The trail started from a nature reserve/zoo that was free so it wasn’t a total loss as we got to walk around there and see various animals.  Interestingly enough, we saw one coati in a cage (with a sign), and about a dozen or so “wild” ones running around the trails and woods of the park.

Our next stop was going to be museum on a point called Punta Ballena which overlooked the city of Punta del Este across the bay.  We decided to drive all the way to the end of the point for lunch before going to the museum.  It was a beautiful setting and deceivingly large.  Annika says she could have spent all day there exploring all the nooks and crannies.   Definitely lots of ragged lava rocks to climb on.

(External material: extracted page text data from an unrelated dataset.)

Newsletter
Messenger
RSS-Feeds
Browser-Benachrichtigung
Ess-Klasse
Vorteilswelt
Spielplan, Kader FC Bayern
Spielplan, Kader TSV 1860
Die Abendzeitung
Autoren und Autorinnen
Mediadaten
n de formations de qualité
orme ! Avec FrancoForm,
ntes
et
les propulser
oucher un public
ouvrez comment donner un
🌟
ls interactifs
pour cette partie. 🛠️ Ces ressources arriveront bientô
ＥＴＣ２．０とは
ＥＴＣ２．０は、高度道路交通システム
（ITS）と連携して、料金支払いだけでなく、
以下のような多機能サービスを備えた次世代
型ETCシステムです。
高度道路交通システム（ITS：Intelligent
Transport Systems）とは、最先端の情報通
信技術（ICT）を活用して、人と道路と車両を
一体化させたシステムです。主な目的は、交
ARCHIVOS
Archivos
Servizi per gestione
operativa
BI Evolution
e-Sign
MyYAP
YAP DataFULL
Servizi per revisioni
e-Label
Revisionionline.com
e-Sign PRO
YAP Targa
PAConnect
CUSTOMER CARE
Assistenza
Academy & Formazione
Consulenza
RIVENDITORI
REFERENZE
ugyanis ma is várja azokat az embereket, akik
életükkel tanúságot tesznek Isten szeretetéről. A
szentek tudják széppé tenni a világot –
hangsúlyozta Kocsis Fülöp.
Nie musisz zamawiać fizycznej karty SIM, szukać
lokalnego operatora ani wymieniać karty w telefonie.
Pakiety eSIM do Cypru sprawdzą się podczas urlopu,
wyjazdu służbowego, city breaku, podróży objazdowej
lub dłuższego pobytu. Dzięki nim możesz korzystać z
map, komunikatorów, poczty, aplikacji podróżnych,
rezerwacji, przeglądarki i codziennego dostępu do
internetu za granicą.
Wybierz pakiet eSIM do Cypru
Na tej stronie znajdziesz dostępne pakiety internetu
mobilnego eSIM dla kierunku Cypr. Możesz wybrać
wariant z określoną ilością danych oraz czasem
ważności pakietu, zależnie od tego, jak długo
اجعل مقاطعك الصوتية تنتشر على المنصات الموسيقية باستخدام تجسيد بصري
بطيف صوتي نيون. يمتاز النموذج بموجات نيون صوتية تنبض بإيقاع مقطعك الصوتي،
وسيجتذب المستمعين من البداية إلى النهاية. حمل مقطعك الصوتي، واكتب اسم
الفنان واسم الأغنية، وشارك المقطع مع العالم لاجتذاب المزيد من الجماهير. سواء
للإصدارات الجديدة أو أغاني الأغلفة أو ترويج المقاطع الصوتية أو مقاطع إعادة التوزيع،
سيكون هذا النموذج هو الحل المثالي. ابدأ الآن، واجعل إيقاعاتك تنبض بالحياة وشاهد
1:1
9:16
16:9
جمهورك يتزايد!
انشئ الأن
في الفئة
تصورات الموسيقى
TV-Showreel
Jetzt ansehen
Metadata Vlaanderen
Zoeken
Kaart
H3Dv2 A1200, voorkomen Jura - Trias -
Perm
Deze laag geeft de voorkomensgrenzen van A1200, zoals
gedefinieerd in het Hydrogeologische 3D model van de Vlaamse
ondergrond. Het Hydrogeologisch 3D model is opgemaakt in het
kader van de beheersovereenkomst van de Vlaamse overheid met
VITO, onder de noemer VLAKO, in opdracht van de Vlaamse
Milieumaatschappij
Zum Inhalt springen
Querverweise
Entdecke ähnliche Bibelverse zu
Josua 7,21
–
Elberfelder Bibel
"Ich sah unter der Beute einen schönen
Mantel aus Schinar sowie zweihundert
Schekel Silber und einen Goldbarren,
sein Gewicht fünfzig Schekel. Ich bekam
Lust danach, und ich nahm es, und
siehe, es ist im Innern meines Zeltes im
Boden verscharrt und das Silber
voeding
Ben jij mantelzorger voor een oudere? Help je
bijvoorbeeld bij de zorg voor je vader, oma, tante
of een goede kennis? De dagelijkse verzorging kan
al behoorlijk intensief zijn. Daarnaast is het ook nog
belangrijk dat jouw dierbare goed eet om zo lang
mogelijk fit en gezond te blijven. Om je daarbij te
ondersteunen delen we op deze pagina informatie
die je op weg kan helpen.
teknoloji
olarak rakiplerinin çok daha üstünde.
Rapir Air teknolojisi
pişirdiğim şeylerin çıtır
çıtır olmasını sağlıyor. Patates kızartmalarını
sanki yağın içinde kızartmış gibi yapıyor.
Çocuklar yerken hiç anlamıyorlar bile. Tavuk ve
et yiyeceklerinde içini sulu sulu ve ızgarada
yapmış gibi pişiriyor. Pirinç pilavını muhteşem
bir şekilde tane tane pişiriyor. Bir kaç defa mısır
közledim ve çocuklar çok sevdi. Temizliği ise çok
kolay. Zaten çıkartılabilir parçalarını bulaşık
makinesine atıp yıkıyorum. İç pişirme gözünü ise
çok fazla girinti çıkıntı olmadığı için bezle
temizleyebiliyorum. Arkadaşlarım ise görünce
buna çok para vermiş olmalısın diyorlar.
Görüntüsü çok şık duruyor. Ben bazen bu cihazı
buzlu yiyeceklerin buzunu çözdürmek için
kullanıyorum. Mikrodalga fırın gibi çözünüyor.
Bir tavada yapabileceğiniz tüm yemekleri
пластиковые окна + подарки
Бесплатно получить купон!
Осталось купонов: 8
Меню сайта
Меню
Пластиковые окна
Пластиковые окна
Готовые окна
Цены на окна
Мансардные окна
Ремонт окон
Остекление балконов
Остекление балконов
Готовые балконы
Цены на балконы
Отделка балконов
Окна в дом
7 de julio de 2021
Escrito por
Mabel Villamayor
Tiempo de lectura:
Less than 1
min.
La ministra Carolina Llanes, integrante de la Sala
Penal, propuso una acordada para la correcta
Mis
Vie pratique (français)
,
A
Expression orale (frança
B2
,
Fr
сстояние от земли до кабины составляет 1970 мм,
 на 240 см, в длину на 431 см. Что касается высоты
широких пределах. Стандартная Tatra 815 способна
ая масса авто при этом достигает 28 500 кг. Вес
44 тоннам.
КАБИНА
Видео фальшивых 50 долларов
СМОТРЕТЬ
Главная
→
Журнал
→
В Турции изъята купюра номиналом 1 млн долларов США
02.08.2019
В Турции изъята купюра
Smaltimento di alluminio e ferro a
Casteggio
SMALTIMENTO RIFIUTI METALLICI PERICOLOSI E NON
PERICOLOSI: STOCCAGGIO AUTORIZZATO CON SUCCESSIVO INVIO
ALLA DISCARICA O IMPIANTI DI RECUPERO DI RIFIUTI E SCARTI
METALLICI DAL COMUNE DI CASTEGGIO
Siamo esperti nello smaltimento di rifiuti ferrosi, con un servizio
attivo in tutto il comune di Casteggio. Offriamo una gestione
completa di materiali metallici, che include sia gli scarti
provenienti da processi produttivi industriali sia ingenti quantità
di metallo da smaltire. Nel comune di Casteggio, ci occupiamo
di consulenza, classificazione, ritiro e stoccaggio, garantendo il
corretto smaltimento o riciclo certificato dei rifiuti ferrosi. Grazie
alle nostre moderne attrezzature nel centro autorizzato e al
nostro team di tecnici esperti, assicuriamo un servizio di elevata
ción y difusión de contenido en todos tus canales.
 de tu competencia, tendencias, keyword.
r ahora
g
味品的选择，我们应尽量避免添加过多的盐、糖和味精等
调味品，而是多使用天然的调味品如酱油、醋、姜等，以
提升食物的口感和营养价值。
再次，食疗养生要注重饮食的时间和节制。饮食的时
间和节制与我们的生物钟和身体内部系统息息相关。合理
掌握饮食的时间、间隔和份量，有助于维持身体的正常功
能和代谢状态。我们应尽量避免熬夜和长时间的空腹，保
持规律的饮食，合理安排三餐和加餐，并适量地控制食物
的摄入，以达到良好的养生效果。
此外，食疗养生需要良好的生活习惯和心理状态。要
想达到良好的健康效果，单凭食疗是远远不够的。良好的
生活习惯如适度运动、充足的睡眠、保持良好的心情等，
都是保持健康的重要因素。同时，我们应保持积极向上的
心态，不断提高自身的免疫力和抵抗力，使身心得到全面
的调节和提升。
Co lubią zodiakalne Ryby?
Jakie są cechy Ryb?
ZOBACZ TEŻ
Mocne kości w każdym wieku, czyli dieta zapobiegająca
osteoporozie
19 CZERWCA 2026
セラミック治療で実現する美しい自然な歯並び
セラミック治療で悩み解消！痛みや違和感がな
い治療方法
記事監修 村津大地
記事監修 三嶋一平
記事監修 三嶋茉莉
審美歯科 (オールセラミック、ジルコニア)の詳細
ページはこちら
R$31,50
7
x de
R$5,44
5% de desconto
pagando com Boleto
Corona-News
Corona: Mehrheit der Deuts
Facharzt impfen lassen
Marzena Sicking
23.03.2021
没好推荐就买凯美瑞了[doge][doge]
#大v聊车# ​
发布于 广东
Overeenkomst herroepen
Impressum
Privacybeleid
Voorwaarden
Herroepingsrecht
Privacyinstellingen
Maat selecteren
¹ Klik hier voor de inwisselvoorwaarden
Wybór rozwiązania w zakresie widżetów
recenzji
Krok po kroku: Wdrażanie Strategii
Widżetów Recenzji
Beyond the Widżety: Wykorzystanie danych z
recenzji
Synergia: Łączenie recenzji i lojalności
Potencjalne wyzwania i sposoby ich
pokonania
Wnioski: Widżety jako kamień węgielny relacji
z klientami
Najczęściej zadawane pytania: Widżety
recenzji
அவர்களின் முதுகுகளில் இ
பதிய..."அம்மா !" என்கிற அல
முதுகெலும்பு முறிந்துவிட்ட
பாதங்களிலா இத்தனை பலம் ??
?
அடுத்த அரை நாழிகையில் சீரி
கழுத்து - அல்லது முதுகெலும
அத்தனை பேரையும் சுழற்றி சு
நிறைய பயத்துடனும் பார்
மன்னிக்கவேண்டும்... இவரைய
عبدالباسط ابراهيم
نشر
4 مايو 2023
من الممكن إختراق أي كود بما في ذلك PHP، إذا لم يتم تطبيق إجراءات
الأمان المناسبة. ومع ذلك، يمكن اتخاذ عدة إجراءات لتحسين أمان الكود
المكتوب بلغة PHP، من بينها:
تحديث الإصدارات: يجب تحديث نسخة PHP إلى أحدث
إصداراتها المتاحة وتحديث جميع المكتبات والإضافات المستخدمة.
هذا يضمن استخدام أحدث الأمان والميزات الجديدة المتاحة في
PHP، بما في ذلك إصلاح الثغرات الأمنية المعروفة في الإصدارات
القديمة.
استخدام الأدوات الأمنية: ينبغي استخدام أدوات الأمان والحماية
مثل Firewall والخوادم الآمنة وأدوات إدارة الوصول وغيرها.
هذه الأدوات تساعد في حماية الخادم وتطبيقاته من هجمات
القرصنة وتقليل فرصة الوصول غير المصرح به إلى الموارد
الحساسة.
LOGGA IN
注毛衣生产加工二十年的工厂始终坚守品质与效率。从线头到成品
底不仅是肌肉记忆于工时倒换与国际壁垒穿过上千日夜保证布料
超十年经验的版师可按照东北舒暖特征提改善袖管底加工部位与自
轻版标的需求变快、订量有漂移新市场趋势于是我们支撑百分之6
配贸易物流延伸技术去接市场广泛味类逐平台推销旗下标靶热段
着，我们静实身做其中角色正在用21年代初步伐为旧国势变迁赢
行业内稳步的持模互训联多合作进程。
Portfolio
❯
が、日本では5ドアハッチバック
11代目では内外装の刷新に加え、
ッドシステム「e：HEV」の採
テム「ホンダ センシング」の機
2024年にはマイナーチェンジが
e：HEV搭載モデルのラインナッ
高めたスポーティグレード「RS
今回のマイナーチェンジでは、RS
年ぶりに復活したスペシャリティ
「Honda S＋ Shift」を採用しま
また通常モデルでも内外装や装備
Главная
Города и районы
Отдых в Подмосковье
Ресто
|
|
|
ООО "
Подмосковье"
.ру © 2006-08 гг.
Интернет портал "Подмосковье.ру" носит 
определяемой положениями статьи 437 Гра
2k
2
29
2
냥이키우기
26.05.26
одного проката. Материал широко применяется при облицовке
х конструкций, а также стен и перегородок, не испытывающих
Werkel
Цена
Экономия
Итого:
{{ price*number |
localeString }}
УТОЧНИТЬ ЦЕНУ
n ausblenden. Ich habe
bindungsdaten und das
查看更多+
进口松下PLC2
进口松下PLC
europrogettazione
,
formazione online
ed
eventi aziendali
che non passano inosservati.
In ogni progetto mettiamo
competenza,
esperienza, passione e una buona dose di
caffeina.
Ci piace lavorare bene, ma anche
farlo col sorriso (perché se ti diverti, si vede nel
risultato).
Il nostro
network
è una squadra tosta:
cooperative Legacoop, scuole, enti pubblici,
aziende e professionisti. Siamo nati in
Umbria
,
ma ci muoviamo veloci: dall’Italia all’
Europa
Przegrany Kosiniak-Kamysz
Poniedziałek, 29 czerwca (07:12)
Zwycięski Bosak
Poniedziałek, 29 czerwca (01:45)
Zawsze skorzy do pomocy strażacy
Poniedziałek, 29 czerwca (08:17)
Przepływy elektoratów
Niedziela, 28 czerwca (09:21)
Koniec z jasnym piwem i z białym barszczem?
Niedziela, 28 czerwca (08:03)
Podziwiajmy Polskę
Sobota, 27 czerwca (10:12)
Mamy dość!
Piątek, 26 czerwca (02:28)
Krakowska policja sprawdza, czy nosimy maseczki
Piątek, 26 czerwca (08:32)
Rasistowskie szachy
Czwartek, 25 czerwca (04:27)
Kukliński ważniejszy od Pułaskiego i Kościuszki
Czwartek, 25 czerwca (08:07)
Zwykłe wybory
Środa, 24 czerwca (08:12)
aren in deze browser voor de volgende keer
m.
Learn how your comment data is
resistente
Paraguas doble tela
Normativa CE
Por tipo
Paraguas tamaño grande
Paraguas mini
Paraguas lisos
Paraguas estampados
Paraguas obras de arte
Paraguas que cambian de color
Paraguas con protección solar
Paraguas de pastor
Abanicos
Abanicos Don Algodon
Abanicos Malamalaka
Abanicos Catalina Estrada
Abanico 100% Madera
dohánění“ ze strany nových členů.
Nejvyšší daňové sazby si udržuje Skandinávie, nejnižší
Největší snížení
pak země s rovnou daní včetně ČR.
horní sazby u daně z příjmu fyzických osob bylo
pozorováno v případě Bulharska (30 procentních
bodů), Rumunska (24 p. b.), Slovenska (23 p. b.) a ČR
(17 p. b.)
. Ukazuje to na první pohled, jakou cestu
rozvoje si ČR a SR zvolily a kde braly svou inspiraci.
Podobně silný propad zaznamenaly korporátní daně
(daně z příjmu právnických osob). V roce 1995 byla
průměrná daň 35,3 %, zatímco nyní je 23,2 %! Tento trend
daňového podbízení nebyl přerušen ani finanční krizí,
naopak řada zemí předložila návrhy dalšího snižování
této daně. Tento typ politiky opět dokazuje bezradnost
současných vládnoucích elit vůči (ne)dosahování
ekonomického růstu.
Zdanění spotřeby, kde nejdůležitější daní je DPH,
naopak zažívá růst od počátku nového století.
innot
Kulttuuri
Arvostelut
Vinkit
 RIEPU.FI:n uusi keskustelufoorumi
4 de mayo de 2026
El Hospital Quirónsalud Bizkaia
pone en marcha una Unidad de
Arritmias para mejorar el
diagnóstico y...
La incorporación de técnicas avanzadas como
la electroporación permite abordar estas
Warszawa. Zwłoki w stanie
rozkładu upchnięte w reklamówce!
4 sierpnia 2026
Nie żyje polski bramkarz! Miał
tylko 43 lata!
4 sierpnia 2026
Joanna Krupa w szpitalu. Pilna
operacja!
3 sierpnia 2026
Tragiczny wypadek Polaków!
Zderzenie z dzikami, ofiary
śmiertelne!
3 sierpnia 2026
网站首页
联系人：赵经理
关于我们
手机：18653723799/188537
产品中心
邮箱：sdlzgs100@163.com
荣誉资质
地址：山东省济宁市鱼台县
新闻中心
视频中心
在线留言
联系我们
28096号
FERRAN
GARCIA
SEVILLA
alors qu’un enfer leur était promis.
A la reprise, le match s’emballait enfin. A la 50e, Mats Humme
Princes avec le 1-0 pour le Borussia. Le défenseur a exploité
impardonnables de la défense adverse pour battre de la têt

Marika wanted to try a panoramic “trick” shot from the point and this was the result!

The museum was Museo Casapueblo which is this huge white house built by the famous Uruguayan artist Carlos Páez Vilaró.  The house itself was quite large and impressive, however the museum part was only about 3 rooms, a cafe, and a gift shop.  We were expecting to see a lot more of the house.  We found out that the large area had been converted to a hotel, but only after we bought our museum tickets.

Punta del Este was a pretty upscale kind of resort town because it sits on miles and miles of beaches.  We were struck again by how much beach there is in Uruguay and they have all the hotels, condos and apartments to support a strong tourism industry.  We stopped by the famous fingers sculpture on one of the beaches, took a short walk along the beach, and watched a few surfers brave the cold waters.

Our last stop was Fundación Pablo Atchugarry which was further inland.  As we drove there we saw more and more farm land and other than the occasional palm tree, parts of it looks like a mix between rural Ontario and rural Saskatchewan, especially with the many cows and lots of fields containing what we think was canola.

Fundación Pablo Atchugarry itself is a 40 acre park promoting various art installations, primarily sculptures.  We had learned from our friends that it had a nice cafe but on par for the course, that main building was closed for renovations.

Thankfully the rest of the park was open and we had a nice walk to look at the various sculptures.  The sculptures cast some cool shadows on the ground and we decided to create our own shadow art.  As we were heading out, we circled around one of the ponds closer to some farm land and the path narrowed down between the pond and the trees bordering the farm.  Suddenly the path became full of biological “land mines” and we were debating whether it was sheep or goats.  Annika was just saying out loud that she wish she could see what animal it was when we came around the corner and ran into a large capybara, catching it in the act.  We tentatively chased it down the path until it got tired of us and finally dove into the pond.

Overall, even though a number of things were closed, we had a enjoyable day in the countryside.